#### [Raw data]

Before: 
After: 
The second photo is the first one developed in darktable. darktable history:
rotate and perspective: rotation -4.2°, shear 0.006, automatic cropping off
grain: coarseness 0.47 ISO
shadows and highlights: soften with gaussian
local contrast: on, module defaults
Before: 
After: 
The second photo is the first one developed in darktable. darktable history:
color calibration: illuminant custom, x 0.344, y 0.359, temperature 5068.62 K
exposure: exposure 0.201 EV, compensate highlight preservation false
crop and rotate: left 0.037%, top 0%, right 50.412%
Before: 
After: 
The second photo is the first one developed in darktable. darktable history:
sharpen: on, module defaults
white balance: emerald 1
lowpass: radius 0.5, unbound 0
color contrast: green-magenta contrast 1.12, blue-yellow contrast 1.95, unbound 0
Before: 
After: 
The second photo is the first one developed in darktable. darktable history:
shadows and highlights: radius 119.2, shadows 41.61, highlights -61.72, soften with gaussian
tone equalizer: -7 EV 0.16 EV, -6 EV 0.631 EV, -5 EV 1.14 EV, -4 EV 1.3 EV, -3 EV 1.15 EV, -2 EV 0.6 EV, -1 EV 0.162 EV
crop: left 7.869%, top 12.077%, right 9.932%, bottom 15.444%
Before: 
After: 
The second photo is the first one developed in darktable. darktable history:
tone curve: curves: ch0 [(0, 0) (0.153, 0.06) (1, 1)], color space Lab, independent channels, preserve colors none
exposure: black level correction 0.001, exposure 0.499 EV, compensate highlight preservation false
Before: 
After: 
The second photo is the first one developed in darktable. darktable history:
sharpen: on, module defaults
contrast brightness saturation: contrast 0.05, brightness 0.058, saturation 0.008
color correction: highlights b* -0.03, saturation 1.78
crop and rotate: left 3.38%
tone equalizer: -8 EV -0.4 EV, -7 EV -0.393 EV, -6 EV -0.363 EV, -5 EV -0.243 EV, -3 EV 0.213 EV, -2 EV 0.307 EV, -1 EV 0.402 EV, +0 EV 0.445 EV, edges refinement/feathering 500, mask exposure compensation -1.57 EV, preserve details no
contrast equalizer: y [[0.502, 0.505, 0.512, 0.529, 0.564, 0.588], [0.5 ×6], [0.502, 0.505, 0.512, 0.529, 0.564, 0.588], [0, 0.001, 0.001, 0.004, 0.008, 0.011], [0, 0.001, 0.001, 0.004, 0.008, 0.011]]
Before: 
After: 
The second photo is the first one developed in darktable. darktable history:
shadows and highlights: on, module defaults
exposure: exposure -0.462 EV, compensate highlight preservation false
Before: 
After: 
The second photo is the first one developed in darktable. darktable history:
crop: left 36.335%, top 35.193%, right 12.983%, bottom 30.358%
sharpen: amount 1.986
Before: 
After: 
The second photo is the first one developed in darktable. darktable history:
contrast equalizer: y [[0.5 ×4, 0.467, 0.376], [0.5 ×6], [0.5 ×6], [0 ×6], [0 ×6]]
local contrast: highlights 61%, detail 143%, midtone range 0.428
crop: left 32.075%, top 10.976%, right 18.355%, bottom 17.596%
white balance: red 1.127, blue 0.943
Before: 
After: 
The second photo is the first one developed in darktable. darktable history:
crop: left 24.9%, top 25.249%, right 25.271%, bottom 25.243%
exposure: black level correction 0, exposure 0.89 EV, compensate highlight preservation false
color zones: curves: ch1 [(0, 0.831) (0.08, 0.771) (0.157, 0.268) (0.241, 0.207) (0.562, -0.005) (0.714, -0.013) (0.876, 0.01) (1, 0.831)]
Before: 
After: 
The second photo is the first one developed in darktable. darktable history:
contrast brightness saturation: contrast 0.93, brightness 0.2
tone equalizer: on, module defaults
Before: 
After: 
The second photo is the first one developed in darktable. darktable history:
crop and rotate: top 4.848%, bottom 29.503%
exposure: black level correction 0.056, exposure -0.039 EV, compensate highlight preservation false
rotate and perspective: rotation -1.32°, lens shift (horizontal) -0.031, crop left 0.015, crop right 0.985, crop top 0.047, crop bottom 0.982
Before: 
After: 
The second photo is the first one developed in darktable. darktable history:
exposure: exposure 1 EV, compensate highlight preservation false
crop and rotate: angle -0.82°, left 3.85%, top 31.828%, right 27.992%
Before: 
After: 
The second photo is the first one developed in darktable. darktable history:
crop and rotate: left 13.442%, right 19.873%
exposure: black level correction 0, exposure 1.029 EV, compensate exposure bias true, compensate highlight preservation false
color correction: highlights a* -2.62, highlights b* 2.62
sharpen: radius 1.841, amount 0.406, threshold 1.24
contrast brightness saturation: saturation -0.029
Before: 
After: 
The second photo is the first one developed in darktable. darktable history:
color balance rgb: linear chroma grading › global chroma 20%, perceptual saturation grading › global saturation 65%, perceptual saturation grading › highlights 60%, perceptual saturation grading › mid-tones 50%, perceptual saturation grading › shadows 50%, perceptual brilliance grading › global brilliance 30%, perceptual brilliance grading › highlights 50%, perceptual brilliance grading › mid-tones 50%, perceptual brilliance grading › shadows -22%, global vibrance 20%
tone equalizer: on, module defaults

#### [Work required]
Print every line of the records above again, unchanged and in the same order.

#### [Response to the task]
Before: 
After: 
The second photo is the first one developed in darktable. darktable history:
rotate and perspective: rotation -4.2°, shear 0.006, automatic cropping off
grain: coarseness 0.47 ISO
shadows and highlights: soften with gaussian
local contrast: on, module defaults
Before: 
After: 
The second photo is the first one developed in darktable. darktable history:
color calibration: illuminant custom, x 0.344, y 0.359, temperature 5068.62 K
exposure: exposure 0.201 EV, compensate highlight preservation false
crop and rotate: left 0.037%, top 0%, right 50.412%
Before: 
After: 
The second photo is the first one developed in darktable. darktable history:
sharpen: on, module defaults
white balance: emerald 1
lowpass: radius 0.5, unbound 0
color contrast: green-magenta contrast 1.12, blue-yellow contrast 1.95, unbound 0
Before: 
After: 
The second photo is the first one developed in darktable. darktable history:
shadows and highlights: radius 119.2, shadows 41.61, highlights -61.72, soften with gaussian
tone equalizer: -7 EV 0.16 EV, -6 EV 0.631 EV, -5 EV 1.14 EV, -4 EV 1.3 EV, -3 EV 1.15 EV, -2 EV 0.6 EV, -1 EV 0.162 EV
crop: left 7.869%, top 12.077%, right 9.932%, bottom 15.444%
Before: 
After: 
The second photo is the first one developed in darktable. darktable history:
tone curve: curves: ch0 [(0, 0) (0.153, 0.06) (1, 1)], color space Lab, independent channels, preserve colors none
exposure: black level correction 0.001, exposure 0.499 EV, compensate highlight preservation false
Before: 
After: 
The second photo is the first one developed in darktable. darktable history:
sharpen: on, module defaults
contrast brightness saturation: contrast 0.05, brightness 0.058, saturation 0.008
color correction: highlights b* -0.03, saturation 1.78
crop and rotate: left 3.38%
tone equalizer: -8 EV -0.4 EV, -7 EV -0.393 EV, -6 EV -0.363 EV, -5 EV -0.243 EV, -3 EV 0.213 EV, -2 EV 0.307 EV, -1 EV 0.402 EV, +0 EV 0.445 EV, edges refinement/feathering 500, mask exposure compensation -1.57 EV, preserve details no
contrast equalizer: y [[0.502, 0.505, 0.512, 0.529, 0.564, 0.588], [0.5 ×6], [0.502, 0.505, 0.512, 0.529, 0.564, 0.588], [0, 0.001, 0.001, 0.004, 0.008, 0.011], [0, 0.001, 0.001, 0.004, 0.008, 0.011]]
Before: 
After: 
The second photo is the first one developed in darktable. darktable history:
shadows and highlights: on, module defaults
exposure: exposure -0.462 EV, compensate highlight preservation false
Before: 
After: 
The second photo is the first one developed in darktable. darktable history:
crop: left 36.335%, top 35.193%, right 12.983%, bottom 30.358%
sharpen: amount 1.986
Before: 
After: 
The second photo is the first one developed in darktable. darktable history:
contrast equalizer: y [[0.5 ×4, 0.467, 0.376], [0.5 ×6], [0.5 ×6], [0 ×6], [0 ×6]]
local contrast: highlights 61%, detail 143%, midtone range 0.428
crop: left 32.075%, top 10.976%, right 18.355%, bottom 17.596%
white balance: red 1.127, blue 0.943
Before: 
After: 
The second photo is the first one developed in darktable. darktable history:
crop: left 24.9%, top 25.249%, right 25.271%, bottom 25.243%
exposure: black level correction 0, exposure 0.89 EV, compensate highlight preservation false
color zones: curves: ch1 [(0, 0.831) (0.08, 0.771) (0.157, 0.268) (0.241, 0.207) (0.562, -0.005) (0.714, -0.013) (0.876, 0.01) (1, 0.831)]
Before: 
After: 
The second photo is the first one developed in darktable. darktable history:
contrast brightness saturation: contrast 0.93, brightness 0.2
tone equalizer: on, module defaults
Before: 
After: 
The second photo is the first one developed in darktable. darktable history:
crop and rotate: top 4.848%, bottom 29.503%
exposure: black level correction 0.056, exposure -0.039 EV, compensate highlight preservation false
rotate and perspective: rotation -1.32°, lens shift (horizontal) -0.031, crop left 0.015, crop right 0.985, crop top 0.047, crop bottom 0.982
Before: 
After: 
The second photo is the first one developed in darktable. darktable history:
exposure: exposure 1 EV, compensate highlight preservation false
crop and rotate: angle -0.82°, left 3.85%, top 31.828%, right 27.992%
Before: 
After: 
The second photo is the first one developed in darktable. darktable history:
crop and rotate: left 13.442%, right 19.873%
exposure: black level correction 0, exposure 1.029 EV, compensate exposure bias true, compensate highlight preservation false
color correction: highlights a* -2.62, highlights b* 2.62
sharpen: radius 1.841, amount 0.406, threshold 1.24
contrast brightness saturation: saturation -0.029
Before: 
After: 
The second photo is the first one developed in darktable. darktable history:
color balance rgb: linear chroma grading › global chroma 20%, perceptual saturation grading › global saturation 65%, perceptual saturation grading › highlights 60%, perceptual saturation grading › mid-tones 50%, perceptual saturation grading › shadows 50%, perceptual brilliance grading › global brilliance 30%, perceptual brilliance grading › highlights 50%, perceptual brilliance grading › mid-tones 50%, perceptual brilliance grading › shadows -22%, global vibrance 20%
tone equalizer: on, module defaults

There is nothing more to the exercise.